THE DATA Block Start

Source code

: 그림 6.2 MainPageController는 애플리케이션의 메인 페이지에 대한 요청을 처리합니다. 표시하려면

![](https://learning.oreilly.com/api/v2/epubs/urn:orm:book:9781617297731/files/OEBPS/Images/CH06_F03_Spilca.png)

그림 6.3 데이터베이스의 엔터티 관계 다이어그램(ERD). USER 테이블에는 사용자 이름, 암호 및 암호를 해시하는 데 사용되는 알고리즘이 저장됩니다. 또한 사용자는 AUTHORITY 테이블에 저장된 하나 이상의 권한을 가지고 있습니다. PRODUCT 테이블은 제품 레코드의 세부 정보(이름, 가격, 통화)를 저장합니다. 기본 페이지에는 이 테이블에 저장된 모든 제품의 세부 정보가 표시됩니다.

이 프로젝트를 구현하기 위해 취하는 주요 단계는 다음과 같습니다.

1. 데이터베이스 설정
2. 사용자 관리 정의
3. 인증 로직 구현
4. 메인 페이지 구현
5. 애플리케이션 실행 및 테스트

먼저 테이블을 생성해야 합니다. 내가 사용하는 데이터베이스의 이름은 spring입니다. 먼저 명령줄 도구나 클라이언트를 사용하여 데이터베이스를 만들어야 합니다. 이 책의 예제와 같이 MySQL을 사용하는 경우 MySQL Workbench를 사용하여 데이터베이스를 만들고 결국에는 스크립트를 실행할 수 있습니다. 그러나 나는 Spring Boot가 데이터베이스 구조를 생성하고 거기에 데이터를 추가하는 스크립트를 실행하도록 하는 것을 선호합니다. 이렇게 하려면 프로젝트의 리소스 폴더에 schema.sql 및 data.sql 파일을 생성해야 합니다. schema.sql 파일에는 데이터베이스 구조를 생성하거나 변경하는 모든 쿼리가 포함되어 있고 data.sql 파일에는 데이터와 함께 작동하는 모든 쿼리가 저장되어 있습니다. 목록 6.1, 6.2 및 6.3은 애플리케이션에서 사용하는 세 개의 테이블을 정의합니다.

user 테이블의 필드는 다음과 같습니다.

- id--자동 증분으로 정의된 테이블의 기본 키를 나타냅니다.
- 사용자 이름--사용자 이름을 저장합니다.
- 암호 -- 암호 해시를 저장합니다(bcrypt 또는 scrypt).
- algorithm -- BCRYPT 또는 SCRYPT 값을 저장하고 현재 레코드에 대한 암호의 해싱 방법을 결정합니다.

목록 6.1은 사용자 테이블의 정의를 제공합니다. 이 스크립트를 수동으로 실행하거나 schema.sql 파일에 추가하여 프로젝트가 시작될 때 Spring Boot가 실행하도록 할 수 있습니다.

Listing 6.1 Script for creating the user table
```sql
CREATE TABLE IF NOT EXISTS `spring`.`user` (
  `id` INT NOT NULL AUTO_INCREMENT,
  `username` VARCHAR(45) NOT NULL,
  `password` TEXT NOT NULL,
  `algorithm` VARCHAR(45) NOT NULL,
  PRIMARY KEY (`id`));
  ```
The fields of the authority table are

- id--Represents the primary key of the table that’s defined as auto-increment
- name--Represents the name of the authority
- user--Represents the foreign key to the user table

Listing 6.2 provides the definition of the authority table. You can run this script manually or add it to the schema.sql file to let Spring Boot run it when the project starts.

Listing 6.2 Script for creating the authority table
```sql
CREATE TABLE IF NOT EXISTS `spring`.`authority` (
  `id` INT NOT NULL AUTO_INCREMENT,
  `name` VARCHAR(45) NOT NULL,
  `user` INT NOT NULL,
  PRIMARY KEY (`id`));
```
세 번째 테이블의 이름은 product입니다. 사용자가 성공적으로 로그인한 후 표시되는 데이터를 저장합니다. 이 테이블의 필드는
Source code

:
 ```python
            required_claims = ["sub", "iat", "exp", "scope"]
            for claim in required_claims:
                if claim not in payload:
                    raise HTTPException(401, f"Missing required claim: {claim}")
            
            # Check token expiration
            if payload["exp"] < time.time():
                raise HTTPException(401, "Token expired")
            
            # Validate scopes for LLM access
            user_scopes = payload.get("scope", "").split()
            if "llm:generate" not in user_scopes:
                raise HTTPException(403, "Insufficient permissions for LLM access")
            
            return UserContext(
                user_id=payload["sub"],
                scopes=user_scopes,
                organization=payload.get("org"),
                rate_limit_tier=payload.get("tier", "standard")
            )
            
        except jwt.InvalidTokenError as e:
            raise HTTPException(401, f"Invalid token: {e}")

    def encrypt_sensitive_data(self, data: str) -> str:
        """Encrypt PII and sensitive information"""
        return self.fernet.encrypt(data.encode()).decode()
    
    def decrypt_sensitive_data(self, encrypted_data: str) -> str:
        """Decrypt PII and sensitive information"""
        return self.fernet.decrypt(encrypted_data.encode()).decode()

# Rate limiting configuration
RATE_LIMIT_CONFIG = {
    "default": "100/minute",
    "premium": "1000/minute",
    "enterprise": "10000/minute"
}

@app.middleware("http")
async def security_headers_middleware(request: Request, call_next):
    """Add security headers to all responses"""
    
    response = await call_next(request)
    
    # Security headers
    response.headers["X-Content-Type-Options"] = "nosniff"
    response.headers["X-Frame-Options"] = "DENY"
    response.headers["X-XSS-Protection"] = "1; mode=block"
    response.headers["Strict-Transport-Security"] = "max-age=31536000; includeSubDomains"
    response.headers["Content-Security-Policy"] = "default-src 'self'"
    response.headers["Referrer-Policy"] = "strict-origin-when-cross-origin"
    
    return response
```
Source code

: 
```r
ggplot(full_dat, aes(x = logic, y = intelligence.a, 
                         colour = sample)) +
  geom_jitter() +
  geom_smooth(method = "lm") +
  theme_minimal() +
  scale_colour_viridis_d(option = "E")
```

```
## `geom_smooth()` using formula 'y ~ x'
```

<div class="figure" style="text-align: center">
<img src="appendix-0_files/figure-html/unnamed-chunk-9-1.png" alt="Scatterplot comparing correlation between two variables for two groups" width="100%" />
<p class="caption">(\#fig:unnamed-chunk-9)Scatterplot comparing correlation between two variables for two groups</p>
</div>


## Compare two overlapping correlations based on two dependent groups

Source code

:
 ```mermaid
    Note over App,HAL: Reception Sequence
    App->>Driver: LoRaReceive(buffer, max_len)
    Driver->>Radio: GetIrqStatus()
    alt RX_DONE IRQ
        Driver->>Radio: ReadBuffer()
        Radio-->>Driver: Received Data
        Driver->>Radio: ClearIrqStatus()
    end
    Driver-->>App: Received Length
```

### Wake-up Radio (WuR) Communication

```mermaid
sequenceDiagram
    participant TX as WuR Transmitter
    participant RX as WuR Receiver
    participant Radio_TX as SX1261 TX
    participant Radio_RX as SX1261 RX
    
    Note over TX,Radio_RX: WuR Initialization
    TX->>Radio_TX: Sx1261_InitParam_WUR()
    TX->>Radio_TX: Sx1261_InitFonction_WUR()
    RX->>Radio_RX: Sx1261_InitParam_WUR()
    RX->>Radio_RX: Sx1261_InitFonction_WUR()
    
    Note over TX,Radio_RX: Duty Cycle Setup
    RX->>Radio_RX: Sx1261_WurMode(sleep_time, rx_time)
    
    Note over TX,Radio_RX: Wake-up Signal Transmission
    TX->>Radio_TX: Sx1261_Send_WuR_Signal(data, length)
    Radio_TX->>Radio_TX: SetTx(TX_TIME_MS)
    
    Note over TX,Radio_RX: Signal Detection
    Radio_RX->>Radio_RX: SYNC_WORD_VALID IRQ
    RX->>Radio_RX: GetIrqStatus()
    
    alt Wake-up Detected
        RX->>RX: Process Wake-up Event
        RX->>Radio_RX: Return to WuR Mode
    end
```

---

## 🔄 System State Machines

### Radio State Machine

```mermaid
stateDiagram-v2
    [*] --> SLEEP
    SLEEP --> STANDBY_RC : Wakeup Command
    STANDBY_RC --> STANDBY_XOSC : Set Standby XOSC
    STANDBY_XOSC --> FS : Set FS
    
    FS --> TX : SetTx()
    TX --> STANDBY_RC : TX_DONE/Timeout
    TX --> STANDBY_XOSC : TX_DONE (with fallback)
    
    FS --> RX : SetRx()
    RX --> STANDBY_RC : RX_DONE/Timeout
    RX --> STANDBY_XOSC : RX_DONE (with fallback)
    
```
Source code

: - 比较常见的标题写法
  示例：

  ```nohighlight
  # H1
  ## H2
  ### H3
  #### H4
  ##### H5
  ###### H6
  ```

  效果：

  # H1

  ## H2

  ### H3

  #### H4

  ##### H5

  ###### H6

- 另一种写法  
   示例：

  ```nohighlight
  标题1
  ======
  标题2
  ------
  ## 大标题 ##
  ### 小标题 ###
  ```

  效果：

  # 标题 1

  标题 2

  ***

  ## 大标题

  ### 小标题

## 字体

THE DATA Block End

In the data above, repeat exactly each line from the first through the line that contains "5. 애플리케이션 실행 및 테스트", and give nothing else.

• TASK ANSWER:
Source code

: 그림 6.2 MainPageController는 애플리케이션의 메인 페이지에 대한 요청을 처리합니다. 표시하려면

![](https://learning.oreilly.com/api/v2/epubs/urn:orm:book:9781617297731/files/OEBPS/Images/CH06_F03_Spilca.png)

그림 6.3 데이터베이스의 엔터티 관계 다이어그램(ERD). USER 테이블에는 사용자 이름, 암호 및 암호를 해시하는 데 사용되는 알고리즘이 저장됩니다. 또한 사용자는 AUTHORITY 테이블에 저장된 하나 이상의 권한을 가지고 있습니다. PRODUCT 테이블은 제품 레코드의 세부 정보(이름, 가격, 통화)를 저장합니다. 기본 페이지에는 이 테이블에 저장된 모든 제품의 세부 정보가 표시됩니다.

이 프로젝트를 구현하기 위해 취하는 주요 단계는 다음과 같습니다.

1. 데이터베이스 설정
2. 사용자 관리 정의
3. 인증 로직 구현
4. 메인 페이지 구현
5. 애플리케이션 실행 및 테스트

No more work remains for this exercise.